Radicada en Chicago desde hace más de tres décadas, Soto ha construido una destacada trayectoria internacional mediante una práctica artística que explora la memoria, la arquitectura popular y las complejidades de la experiencia diaspórica puertorriqueña. Su obra, profundamente vinculada a los lenguajes visuales del Caribe, examina los espacios domésticos y los elementos arquitectónicos de las comunidades trabajadoras como portadores de historia, identidad y resistencia cultural.
Según la artista, su trabajo “rastrea el valor íntimo de la arquitectura residencial de la clase trabajadora, destacando sus motivos decorativos como símbolos de memoria y resiliencia”. A través de instalaciones, intervenciones arquitectónicas y exploraciones archivísticas, Soto propone una lectura crítica y afectiva de un patrimonio frecuentemente desplazado de las narrativas oficiales.

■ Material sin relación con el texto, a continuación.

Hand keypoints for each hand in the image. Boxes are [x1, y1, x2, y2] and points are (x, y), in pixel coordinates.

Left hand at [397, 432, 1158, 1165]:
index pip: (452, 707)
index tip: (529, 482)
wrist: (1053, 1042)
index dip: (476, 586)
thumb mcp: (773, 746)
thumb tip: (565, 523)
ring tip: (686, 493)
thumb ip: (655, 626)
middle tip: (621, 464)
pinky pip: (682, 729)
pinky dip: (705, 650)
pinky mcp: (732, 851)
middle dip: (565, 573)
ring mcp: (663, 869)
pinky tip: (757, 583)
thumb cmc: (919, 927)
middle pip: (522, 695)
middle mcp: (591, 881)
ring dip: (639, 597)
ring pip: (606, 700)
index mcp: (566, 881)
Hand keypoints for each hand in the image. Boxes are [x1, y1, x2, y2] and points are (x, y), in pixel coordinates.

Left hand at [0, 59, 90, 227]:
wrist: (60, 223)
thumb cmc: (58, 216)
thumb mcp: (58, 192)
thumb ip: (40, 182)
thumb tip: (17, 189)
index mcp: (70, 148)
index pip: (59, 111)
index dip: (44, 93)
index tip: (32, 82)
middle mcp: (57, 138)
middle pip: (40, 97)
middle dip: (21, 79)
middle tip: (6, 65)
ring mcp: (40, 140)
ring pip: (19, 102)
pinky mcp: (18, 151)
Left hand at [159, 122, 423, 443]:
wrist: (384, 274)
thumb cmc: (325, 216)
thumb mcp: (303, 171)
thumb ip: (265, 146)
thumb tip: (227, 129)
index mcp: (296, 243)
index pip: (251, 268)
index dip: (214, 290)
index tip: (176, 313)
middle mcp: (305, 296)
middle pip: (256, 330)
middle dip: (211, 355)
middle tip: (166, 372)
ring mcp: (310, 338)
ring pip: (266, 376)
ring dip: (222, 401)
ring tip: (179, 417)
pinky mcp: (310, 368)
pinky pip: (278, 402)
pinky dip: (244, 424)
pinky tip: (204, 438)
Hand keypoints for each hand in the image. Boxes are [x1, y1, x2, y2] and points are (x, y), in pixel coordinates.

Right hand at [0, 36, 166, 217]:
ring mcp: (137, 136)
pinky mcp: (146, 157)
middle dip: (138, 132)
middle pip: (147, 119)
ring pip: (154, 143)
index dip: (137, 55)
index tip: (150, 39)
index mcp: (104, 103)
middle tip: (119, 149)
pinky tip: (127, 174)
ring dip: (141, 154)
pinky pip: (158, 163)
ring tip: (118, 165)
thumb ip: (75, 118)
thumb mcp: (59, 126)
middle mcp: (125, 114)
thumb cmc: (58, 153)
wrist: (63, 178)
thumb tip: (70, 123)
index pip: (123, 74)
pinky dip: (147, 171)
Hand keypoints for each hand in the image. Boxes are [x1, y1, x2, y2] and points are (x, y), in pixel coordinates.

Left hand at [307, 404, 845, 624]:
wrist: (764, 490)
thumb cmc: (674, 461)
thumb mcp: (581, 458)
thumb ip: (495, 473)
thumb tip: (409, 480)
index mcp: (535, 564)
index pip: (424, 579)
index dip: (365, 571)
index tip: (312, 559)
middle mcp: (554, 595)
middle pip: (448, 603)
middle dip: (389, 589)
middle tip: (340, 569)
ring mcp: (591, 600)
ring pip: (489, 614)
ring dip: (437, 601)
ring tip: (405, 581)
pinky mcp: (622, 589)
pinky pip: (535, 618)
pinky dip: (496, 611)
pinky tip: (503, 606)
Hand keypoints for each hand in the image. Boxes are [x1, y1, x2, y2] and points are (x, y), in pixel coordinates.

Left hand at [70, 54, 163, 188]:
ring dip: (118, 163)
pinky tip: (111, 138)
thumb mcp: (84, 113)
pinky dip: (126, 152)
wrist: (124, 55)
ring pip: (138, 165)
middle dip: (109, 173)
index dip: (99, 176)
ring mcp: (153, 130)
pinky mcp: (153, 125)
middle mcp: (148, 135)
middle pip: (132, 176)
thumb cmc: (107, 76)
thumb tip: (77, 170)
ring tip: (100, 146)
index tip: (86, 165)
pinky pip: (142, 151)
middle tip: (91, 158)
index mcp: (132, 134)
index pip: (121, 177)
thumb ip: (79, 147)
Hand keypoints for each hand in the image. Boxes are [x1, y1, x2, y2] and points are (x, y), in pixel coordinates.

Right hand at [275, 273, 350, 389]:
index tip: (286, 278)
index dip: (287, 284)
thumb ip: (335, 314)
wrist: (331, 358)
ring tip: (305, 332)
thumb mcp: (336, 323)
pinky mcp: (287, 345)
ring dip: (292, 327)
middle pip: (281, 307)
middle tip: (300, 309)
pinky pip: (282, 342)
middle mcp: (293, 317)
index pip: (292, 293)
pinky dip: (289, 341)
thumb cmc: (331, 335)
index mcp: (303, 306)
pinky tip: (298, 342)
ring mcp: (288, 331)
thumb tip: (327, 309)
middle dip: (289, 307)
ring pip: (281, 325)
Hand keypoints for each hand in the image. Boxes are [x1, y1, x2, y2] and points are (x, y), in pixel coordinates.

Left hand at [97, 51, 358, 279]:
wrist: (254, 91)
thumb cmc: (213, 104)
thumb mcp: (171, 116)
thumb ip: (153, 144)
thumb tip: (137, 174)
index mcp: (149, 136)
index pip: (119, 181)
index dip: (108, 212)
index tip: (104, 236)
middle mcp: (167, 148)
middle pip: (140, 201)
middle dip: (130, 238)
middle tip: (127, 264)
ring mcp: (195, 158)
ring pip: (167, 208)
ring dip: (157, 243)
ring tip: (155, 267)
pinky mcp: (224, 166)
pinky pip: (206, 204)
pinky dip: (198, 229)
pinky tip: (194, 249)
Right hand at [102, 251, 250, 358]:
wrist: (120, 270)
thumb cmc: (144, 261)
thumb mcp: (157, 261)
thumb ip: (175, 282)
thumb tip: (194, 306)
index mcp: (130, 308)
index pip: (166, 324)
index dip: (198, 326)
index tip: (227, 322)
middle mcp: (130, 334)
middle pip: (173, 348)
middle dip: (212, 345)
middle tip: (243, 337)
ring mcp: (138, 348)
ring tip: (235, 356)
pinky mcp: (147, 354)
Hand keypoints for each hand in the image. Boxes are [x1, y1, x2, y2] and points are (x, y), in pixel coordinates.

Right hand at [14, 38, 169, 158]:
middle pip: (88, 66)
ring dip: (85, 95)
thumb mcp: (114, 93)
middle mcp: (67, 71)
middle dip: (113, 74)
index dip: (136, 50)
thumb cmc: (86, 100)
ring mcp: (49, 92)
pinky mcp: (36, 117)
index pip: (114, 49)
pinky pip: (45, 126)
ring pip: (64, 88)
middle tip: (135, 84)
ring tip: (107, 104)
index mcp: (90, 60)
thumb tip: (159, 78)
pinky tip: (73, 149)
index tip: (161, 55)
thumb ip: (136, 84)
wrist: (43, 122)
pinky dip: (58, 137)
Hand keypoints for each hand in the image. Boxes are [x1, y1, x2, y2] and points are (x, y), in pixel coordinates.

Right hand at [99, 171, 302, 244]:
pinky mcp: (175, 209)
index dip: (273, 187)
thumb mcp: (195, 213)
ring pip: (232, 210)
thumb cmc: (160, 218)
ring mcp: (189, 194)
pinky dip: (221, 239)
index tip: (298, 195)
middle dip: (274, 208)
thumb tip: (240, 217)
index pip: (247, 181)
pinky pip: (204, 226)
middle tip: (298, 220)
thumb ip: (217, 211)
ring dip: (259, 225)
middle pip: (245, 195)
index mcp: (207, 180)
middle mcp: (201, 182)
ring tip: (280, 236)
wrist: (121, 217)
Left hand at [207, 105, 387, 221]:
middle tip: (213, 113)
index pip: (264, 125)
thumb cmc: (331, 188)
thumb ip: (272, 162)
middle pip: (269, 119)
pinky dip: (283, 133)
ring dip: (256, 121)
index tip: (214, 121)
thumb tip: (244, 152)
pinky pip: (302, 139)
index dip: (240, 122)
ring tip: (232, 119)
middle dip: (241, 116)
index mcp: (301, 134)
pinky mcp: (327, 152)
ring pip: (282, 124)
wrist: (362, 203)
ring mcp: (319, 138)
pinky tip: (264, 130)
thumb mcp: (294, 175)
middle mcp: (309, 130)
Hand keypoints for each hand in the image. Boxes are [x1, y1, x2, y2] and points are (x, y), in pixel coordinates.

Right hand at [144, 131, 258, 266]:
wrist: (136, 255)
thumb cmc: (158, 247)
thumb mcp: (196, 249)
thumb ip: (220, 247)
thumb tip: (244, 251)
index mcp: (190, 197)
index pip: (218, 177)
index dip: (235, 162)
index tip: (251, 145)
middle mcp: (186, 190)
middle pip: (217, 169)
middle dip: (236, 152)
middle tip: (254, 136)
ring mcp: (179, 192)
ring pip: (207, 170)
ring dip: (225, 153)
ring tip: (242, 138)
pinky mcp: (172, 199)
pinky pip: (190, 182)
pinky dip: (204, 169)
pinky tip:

Desde la distancia y la cercanía, la artista ha desarrollado una reflexión sostenida sobre Puerto Rico y su diáspora. Su relación con comunidades puertorriqueñas en Chicago, junto a sus constantes vínculos con la Isla, alimenta una práctica que conecta la memoria personal con las experiencias colectivas de desplazamiento, pertenencia y herencia cultural. “Trabajo en la intersección entre el lenguaje arquitectónico y la práctica social, fomentando conversaciones sobre estructuras históricas, identidad diaspórica, memoria y pérdida. Ampliando mi fusión de intervenciones arquitectónicas, interacciones interpersonales y exploración de archivos, este nuevo proyecto utiliza las abstracciones geométricas de los motivos residenciales puertorriqueños para revelar recuerdos personales entrelazados y un humanismo secular”, expresa Soto.
Sobre la propuesta, el curador Juan Carlos López Quintero señala: “Su trabajo nos invita a mirar a través de esa geometría fractal —que tiene sus raíces en África, como bien lo demuestran los historiadores de la arquitectura, y que borda con gracia las viviendas populares mediante barandas, muros de ladrillo, rejas y quiebrasoles— para así adentrarnos, literalmente, en el imaginario colectivo de un pueblo”.
La exposición incluye además obras de las artistas Nora Maité Nieves, Ada del Pilar Ortiz, Marisol Ruiz y Natalia Sánchez, invitadas por Soto para ampliar el diálogo en torno a la arquitectura, el paisaje urbano y las múltiples formas de habitar y recordar el espacio. Sus propuestas conforman una conversación coral sobre memoria, comunidad y territorio dentro del arte puertorriqueño contemporáneo.
“La presentación de El lugar de la morada reafirma el compromiso del Museo con artistas cuya obra expande las conversaciones sobre identidad, historia y experiencia puertorriqueña dentro y fuera de la Isla. La práctica de Edra Soto propone nuevas maneras de mirar nuestra arquitectura cotidiana y reconocer en ella una memoria colectiva profundamente viva”, expresó la Dra. María Cristina Gaztambide, Directora Ejecutiva del Museo.
Con esta exposición, el Museo continúa fortaleciendo los vínculos entre Puerto Rico y su diáspora artística, mientras impulsa proyectos que amplían la mirada sobre el arte puertorriqueño contemporáneo y sus múltiples territorios culturales.